_Aim of the task:_
Report every line in the listing below where the string "action" shows up.

BEGIN Available data

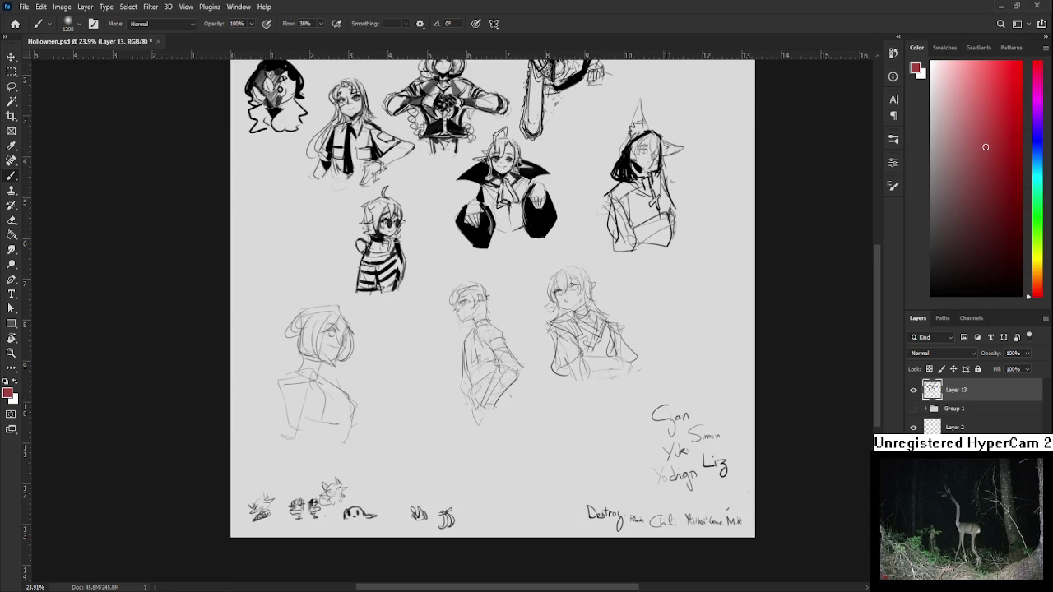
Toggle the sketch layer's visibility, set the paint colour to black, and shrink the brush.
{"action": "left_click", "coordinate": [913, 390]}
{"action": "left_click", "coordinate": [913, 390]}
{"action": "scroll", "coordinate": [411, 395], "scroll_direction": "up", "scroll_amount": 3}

END Available data
BEGIN Available data

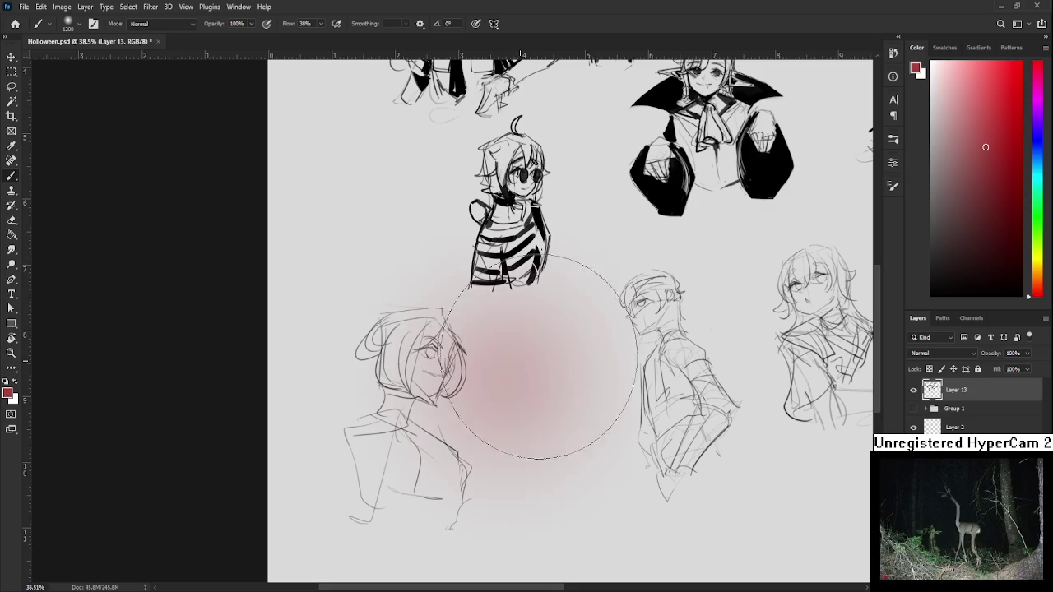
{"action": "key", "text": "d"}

END Available data

_Answer for the task:_
{"action": "left_click", "coordinate": [913, 390]}
{"action": "left_click", "coordinate": [913, 390]}
{"action": "scroll", "coordinate": [411, 395], "scroll_direction": "up", "scroll_amount": 3}
{"action": "key", "text": "d"}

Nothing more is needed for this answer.